29 e édition du FESPACO: Un appel à l’émergence d’un cinéma africain puissant et visible sur la scène internationale
À l’occasion de la 29e édition du FESPACO, l’appel lancé par le président burkinabè, Ibrahim Traoré, et le maréchal Mahamat Déby Itno, résonne comme un impératif pour l’Afrique : réorienter notre cinéma vers une affirmation plus forte de nos valeurs, de notre identité et de nos aspirations. Cependant, pour que ce rêve se concrétise, il est essentiel que le FESPACO, pilier incontesté du cinéma africain, se positionne avec plus de force sur la scène mondiale.
Le FESPACO doit être bien plus qu’un simple festival où des films africains sont projetés. Il doit devenir un lieu stratégique où les cinéastes africains peuvent réellement faire entendre leurs voix à l’échelle mondiale.
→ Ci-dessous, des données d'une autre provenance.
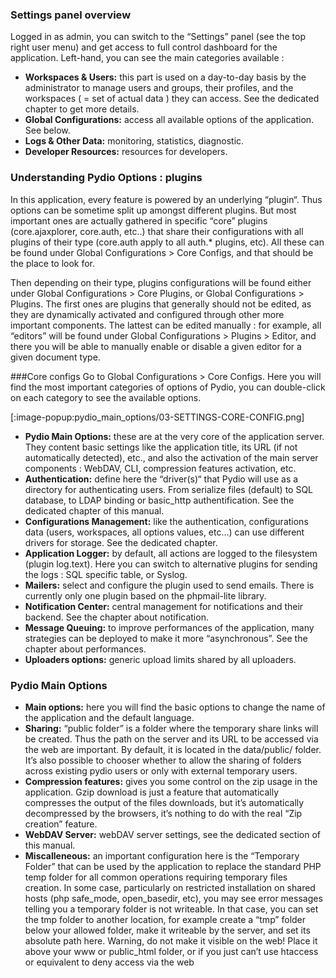### Settings panel overview
Logged in as admin, you can switch to the “Settings” panel (see the top right user menu) and get access to full control dashboard for the application. Left-hand, you can see the main categories available :

+ **Workspaces & Users:** this part is used on a day-to-day basis by the administrator to manage users and groups, their profiles, and the workspaces ( = set of actual data ) they can access. See the dedicated chapter to get more details.
+ **Global Configurations:** access all available options of the application. See below.
+ **Logs & Other Data:** monitoring, statistics, diagnostic.
+ **Developer Resources:** resources for developers.

### Understanding Pydio Options : plugins
In this application, every feature is powered by an underlying “plugin“. Thus options can be sometime split up amongst different plugins. But most important ones are actually gathered in specific “core” plugins (core.ajaxplorer, core.auth, etc..) that share their configurations with all plugins of their type (core.auth apply to all auth.* plugins, etc). All these can be found under Global Configurations > Core Configs, and that should be the place to look for.

Then depending on their type, plugins configurations will be found either under Global Configurations > Core Plugins, or Global Configurations > Plugins. The first ones are plugins that generally should not be edited, as they are dynamically activated and configured through other more important components. The lattest can be edited manually : for example, all “editors” will be found under Global Configurations > Plugins > Editor, and there you will be able to manually enable or disable a given editor for a given document type.

###Core configs
Go to Global Configurations > Core Configs. Here you will find the most important categories of options of Pydio, you can double-click on each category to see the available options.

[:image-popup:pydio_main_options/03-SETTINGS-CORE-CONFIG.png]

 

+ **Pydio Main Options:** these are at the very core of the application server.  They content basic settings like the application title, its URL (if not automatically detected), etc., and also the activation of the main server components : WebDAV, CLI, compression features activation, etc.
+ **Authentication:** define here the “driver(s)“ that Pydio will use as a directory for authenticating users. From serialize files (default) to SQL database, to LDAP binding or basic_http authentification. See the dedicated chapter of this manual.
+ **Configurations Management:** like the authentication, configurations data (users, workspaces, all options values, etc…) can use different drivers for storage. See the dedicated chapter.
+ **Application Logger:** by default, all actions are logged to the filesystem (plugin log.text). Here you can switch to alternative plugins for sending the logs : SQL specific table, or Syslog.
+ **Mailers:** select and configure the plugin used to send emails. There is currently only one plugin based on the phpmail-lite library.
+ **Notification Center:** central management for notifications and their backend. See the chapter about notification.
+ **Message Queuing:** to improve performances of the application, many strategies can be deployed to make it more “asynchronous”. See the chapter about performances.
+ **Uploaders options:** generic upload limits shared by all uploaders.

### Pydio Main Options
+ **Main options:** here you will find the basic options to change the name of the application and the default language.
+ **Sharing:** “public folder” is a folder where the temporary share links will be created. Thus the path on the server and its URL to be accessed via the web are important. By default, it is located in the data/public/ folder. It’s also possible to chooser whether to allow the sharing of folders across existing pydio users or only with external temporary users.
+ **Compression features:** gives you some control on the zip usage in the application. Gzip download is just a feature that automatically compresses the output of the files downloads, but it’s automatically decompressed by the browsers, it’s nothing to do with the real “Zip creation” feature.
+ **WebDAV Server:** webDAV server settings, see the dedicated section of this manual.
+ **Miscalleneous:** an important configuration here is the “Temporary Folder” that can be used by the application to replace the standard PHP temp folder for all common operations requiring temporary files creation. In some case, particularly on restricted installation on shared hosts (php safe_mode, open_basedir, etc), you may see error messages telling you a temporary folder is not writeable. In that case, you can set the tmp folder to another location, for example create a “tmp” folder below your allowed folder, make it writeable by the server, and set its absolute path here. Warning, do not make it visible on the web! Place it above your www or public_html folder, or if you just can’t use htaccess or equivalent to deny access via the web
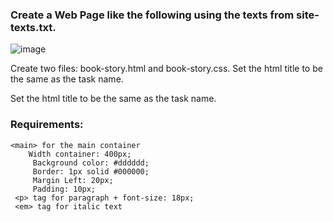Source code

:### Create a Web Page like the following using the texts from site-texts.txt.

![image](https://github.com/nsinorov/SoftUniMainPath/assets/45227327/0de4a140-0d7a-480e-8edd-6be84772ed8f)

Create two files: book-story.html and book-story.css. Set the html title to be the same as the task name. 

Set the html title to be the same as the task name.

### Requirements:

    <main> for the main container
        Width container: 400px;
         Background color: #dddddd;
         Border: 1px solid #000000;
         Margin Left: 20px;
         Padding: 10px;
     <p> tag for paragraph + font-size: 18px;
     <em> tag for italic text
C’est en offrant une véritable visibilité à ces créateurs que le festival pourra participer à la construction d’une industrie cinématographique africaine solide et respectée.
Il est nécessaire que le FESPACO dépasse ses frontières traditionnelles et rivalise avec d’autres grands festivals comme Cannes, Berlin ou Venise. Les cinéastes africains ont besoin d’un espace où leurs œuvres, qui racontent nos luttes et nos réalités, soient reconnues et diffusées à un public international. Le FESPACO doit donc être en mesure de soutenir, de promouvoir et de financer la production de films qui peuvent résonner à l’échelle globale. Cela implique un soutien accru en termes d’infrastructures, de formation, et de ressources financières adaptées.
Un tel engagement n’est pas optionnel, il est une condition sine qua non pour que nos talents puissent rivaliser avec les géants du cinéma mondial, comme Nollywood et Bollywood.Le festival doit également renforcer son rôle de vitrine de la diversité et de la richesse de notre culture, en intégrant davantage de partenaires internationaux, en créant des collaborations et en attirant une audience diversifiée. Il faut rendre le FESPACO plus accessible aux professionnels du cinéma du monde entier, tout en préservant sa dimension de festival ancré dans les réalités africaines.
Mais pour cela, il est impératif que le festival soit soutenu par des moyens financiers conséquents, permettant une organisation de qualité qui soit à la hauteur des ambitions du cinéma africain. Le FESPACO doit investir dans ses infrastructures, dans la création de bourses de financement, et dans des résidences de création pour les cinéastes. Il doit devenir un véritable laboratoire d’idées et de projets, un espace où se construisent les bases de notre cinéma de demain.
Ainsi, en faisant du FESPACO un festival compétitif et capable de répondre aux attentes des cinéastes, nous pourrons non seulement affirmer notre place dans le paysage cinématographique mondial, mais aussi contribuer à transformer la perception de l’Afrique à travers le cinéma.
Ce n’est qu’en inscrivant notre cinéma dans une dynamique internationale que nous pourrons véritablement relever le défi de redéfinir notre image et affirmer notre histoire. Le FESPACO a un rôle capital à jouer dans cette transformation : il est le catalyseur d’un cinéma africain fort, fier de ses valeurs et résolument tourné vers l’avenir.